Era el mismo que había visto en la ama de llaves principal, una cálida y etérea luz que despertaba algo primario dentro de él.

Su boca se humedeció involuntariamente, y el más leve aroma de algo delicioso flotó a través de sus sentidos.

El hambre lo atormentaba.

Por un breve momento, un impulso incontrolable de atacar ardió en su mente, un susurro oscuro instándolo a avanzar.

«¡No!» Sacudió la cabeza bruscamente, obligándose a volver a la realidad.

La sirvienta lo condujo a una pequeña mesa donde se había preparado un modesto desayuno.

Bajó la cabeza respetuosamente antes de hablar.

—No desayunó ayer.

La ama de llaves principal insiste en que lo haga hoy.

Su tono se suavizó ligeramente.

—También dijo que está dispuesta a perdonar su ausencia de los dormitorios la noche anterior.

Damon parpadeó, momentáneamente distraído.

Podía escuchar su latido, el pulso rítmico de su sangre corriendo por sus venas.

El resplandor dorado de su alma lo cautivaba, pero forzó su mirada hacia abajo, no queriendo que ella viera el hambre en sus ojos.

La sirvienta retrocedió después de entregar su mensaje, inclinándose ligeramente antes de abandonar la habitación.

Su ausencia le dio la claridad para procesar sus palabras.

«¿Cómo lo sabía?», se preguntó, frunciendo el ceño confundido.

Como ama de llaves principal, era el deber de Matilda supervisar a todos los estudiantes en los Salones de Guerra, incluso a alguien como él.

Pero Damon no podía dejar de preguntarse por qué le importaban tanto sus acciones.

Su estómago gruñó, interrumpiendo sus pensamientos.

Con expresión fatigada, devoró la comida frente a él.

Desapareció en segundos, consumida con tal ferocidad que lo sorprendió incluso a él.

Sin embargo, el dolor hueco en su estómago persistía.

No importaba cuánto comiera, no haría diferencia.

Esta hambre insaciable no era física; provenía de algo mucho más oscuro.

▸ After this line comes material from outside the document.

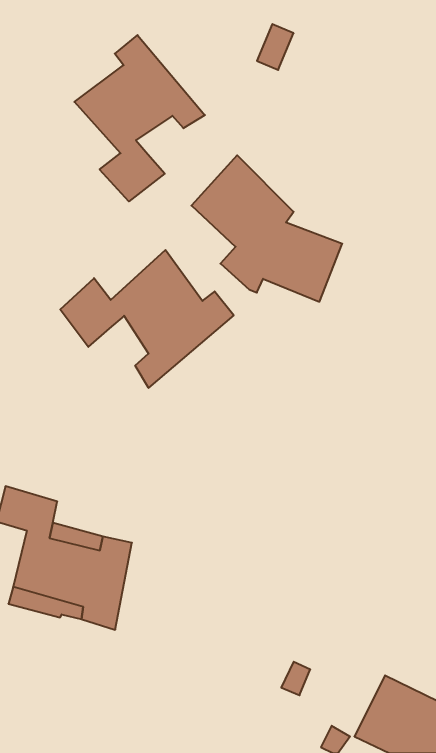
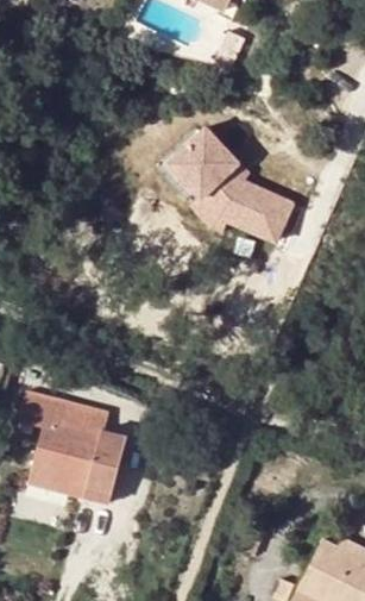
building: [74,35,205,201] -> none
building: [60,250,234,388] -> none

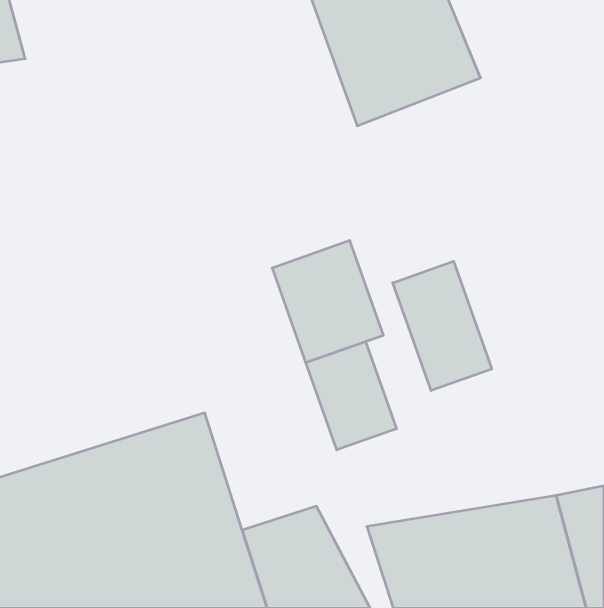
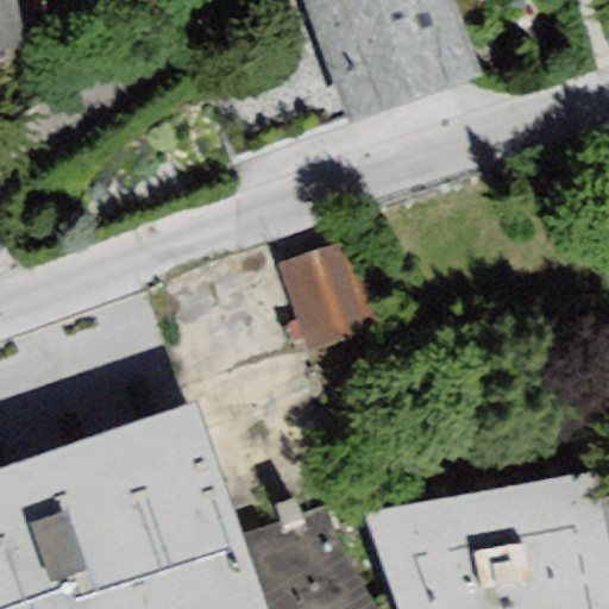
building: [393,261,492,391] -> none
building: [306,341,397,450] -> none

Sus ojos se movieron hacia la débil luz dorada que podía ver emanando de los pechos de los demás.

Cada resplandor susurraba de sustento, y no podía negar la verdad por más tiempo.

«Sé lo que quiere mi sombra», pensó sombríamente.

«Y no es nada bueno».

Empujando el plato vacío a un lado, Damon se levantó abruptamente.

Círculos oscuros colgaban bajo sus ojos, y su mirada sombría una vez afilada estaba opacada por la fatiga.

Sin una palabra, dejó el comedor y salió del dormitorio, el aire fresco de la mañana saludándolo al salir.

Al llegar a la plaza principal de la academia, un repentino sobresalto de conciencia lo golpeó como un rayo.

Su respiración se cortó, sus sentidos agudizándose en un instante mientras el mundo a su alrededor parecía ondularse.

Algo estaba mal, terriblemente mal, y la sombra dentro de él se agitó con una escalofriante anticipación.